The intention was for the show to explore the High Republic Era, the period of this Galaxy Far, Far Away's history set before the events of The Phantom Menace.
Lucasfilm launched several books and comics from that time to mixed success. However, had Season 2 happened, The Acolyte was supposed to finally tell the story of Darth Plagueis, the Sith Lord who eventually becomes Emperor Palpatine's master.
The iconic villain was teased in the finale, with Qimir/The Stranger seemingly his apprentice before a young Sheev Palpatine entered the mix.
The HoloFiles (via SFFGazette.com) has revealed some new excerpts from next month's The Art of The Acolyte by Kristin Baver, confirming that The Stranger's helmet was deliberately designed with the sequel trilogy's Knights of Ren, and Kylo Ren, in mind.
"The slight frill at the back of the helmet – a design element that dates back to the franchise’s samurai influence and notably first seen in Vader’s design – hints at a link between the Stranger and the Star Wars sequel trilogy’s masked antagonist Kylo Ren, an idea storytellers took from the design," creature artist Nick Tyrel explains.
The site also shared some expanded comments from The Acolyte showrunner Leslye Headland, who suggested that "Ren" could be part of Qimir's name.
"It felt like it foreshadowed a possible connection to the Knights of Ren with the Kylo Ren shape we landed on," she noted. "We just started to go in that direction.
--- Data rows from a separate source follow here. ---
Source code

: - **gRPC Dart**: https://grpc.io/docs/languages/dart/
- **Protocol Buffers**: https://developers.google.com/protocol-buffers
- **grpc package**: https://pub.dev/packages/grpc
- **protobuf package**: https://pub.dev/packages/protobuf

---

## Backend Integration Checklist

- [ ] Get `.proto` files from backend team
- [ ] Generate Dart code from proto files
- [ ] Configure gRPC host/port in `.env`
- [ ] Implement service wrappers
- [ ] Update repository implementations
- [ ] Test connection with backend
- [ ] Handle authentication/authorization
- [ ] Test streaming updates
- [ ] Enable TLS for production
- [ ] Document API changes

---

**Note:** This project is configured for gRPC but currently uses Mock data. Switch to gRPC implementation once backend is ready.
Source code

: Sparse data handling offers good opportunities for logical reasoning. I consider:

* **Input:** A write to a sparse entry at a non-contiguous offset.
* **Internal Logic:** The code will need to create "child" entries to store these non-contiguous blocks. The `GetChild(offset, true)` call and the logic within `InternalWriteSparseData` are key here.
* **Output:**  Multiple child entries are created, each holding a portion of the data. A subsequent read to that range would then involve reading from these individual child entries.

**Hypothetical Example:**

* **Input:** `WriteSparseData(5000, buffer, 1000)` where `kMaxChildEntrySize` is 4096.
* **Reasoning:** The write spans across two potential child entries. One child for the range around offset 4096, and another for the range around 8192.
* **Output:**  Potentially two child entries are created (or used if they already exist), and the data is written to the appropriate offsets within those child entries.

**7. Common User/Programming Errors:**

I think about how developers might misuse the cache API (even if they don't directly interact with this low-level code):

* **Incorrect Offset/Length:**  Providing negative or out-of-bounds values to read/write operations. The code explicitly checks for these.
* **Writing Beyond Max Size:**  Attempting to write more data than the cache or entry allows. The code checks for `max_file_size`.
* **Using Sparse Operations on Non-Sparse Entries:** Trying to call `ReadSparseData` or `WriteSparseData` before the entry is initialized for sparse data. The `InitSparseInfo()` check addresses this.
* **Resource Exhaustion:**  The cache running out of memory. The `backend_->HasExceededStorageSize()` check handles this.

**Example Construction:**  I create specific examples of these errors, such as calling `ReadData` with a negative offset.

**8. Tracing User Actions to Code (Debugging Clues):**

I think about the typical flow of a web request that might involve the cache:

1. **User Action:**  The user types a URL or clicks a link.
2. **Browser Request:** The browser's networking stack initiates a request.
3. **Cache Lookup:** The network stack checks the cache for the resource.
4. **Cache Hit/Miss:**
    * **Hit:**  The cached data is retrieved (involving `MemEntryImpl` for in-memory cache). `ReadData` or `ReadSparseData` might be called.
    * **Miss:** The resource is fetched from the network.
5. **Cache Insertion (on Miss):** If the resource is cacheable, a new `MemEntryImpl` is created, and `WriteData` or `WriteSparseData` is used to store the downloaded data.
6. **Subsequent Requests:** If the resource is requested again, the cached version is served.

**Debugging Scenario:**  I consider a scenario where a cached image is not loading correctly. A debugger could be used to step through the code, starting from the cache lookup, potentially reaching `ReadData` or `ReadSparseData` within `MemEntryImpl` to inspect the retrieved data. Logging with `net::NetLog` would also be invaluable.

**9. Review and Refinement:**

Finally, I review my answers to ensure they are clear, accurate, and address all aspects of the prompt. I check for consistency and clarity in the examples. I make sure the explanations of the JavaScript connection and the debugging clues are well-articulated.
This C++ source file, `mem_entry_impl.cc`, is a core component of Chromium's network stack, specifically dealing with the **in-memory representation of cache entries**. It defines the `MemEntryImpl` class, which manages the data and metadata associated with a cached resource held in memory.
It was in the design of the character, as well as knowing that we were going to introduce Darth Plagueis, who has to end up with Palpatine as his apprentice."
"Following the Rule of Two – a precept that limited the Sith to just two at any given time, a master and an apprentice – one way to keep it going is if the Stranger is the first Knight of Ren, part of a Sith-adjacent culture that we know eventually survives."
"And since we never name him," Headland added, "you don’t know: Does he have a first name and then his last name is Ren? Is he the original Ren? It’s a good way to nod to it without having to give away too much information."
Star Wars has established that there can only be one Sith master and one Sith apprentice at any one time. Piecing together what's said here with previous reports, it seems likely that Qimir wasn't Plagueis' apprentice, and that the villain was keeping an eye on this Dark Side Force user who, with Osha by his side, forms the Knights of Ren. That or The Stranger betrayed his Master by breaking away from him.
It's unfortunate that these are gaps fans have to fill in themselves, but that's become a staple of the Disney-owned Lucasfilm (Palpatine's return, for example, was only detailed in a novelisation of The Rise of Skywalker).